### [WORK TO BE COMPLETED]
Pull out every line in the records that contains the word "slice".

### [INPUT]

※ ※ ※

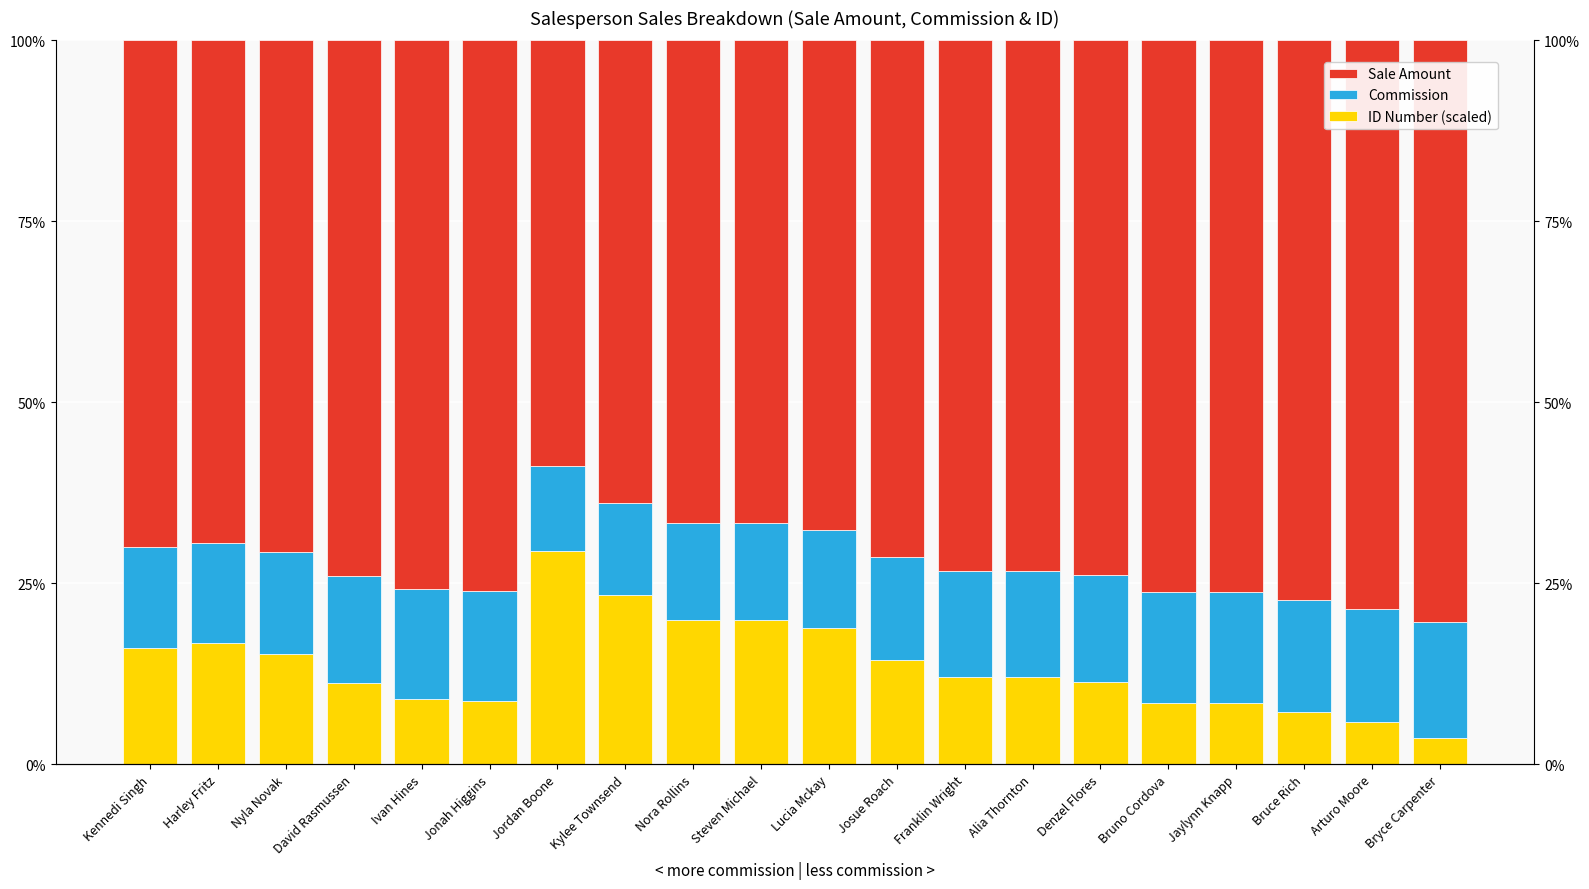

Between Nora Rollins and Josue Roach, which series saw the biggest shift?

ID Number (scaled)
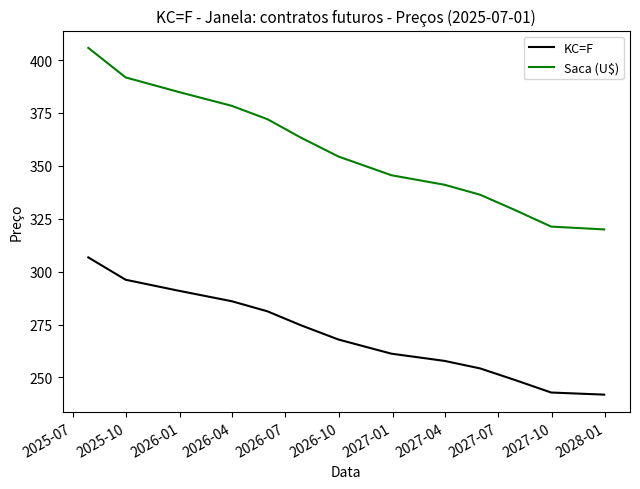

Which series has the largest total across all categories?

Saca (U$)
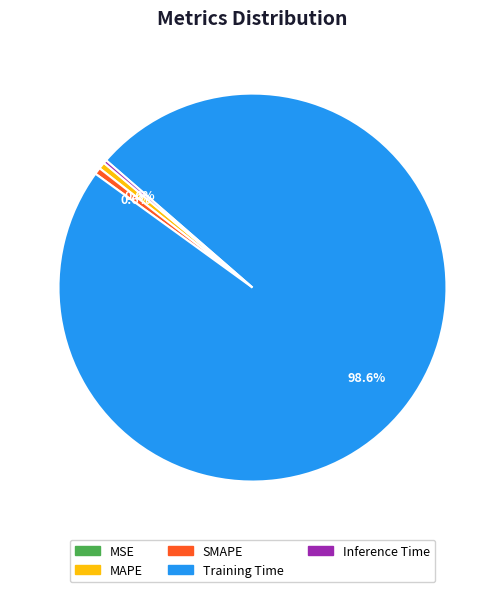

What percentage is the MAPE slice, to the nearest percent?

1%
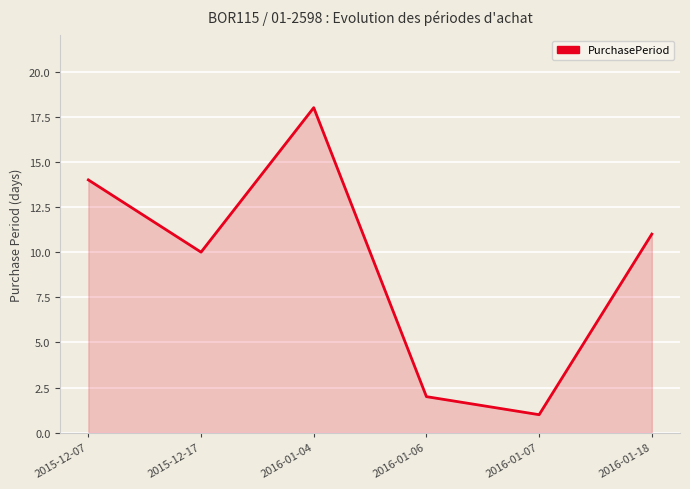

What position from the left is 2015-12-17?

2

※ ※ ※

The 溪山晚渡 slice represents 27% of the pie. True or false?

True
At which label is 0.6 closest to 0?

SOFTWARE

※ ※ ※

### [FINISHED EXERCISE]
What percentage is the MAPE slice, to the nearest percent?
The 溪山晚渡 slice represents 27% of the pie. True or false?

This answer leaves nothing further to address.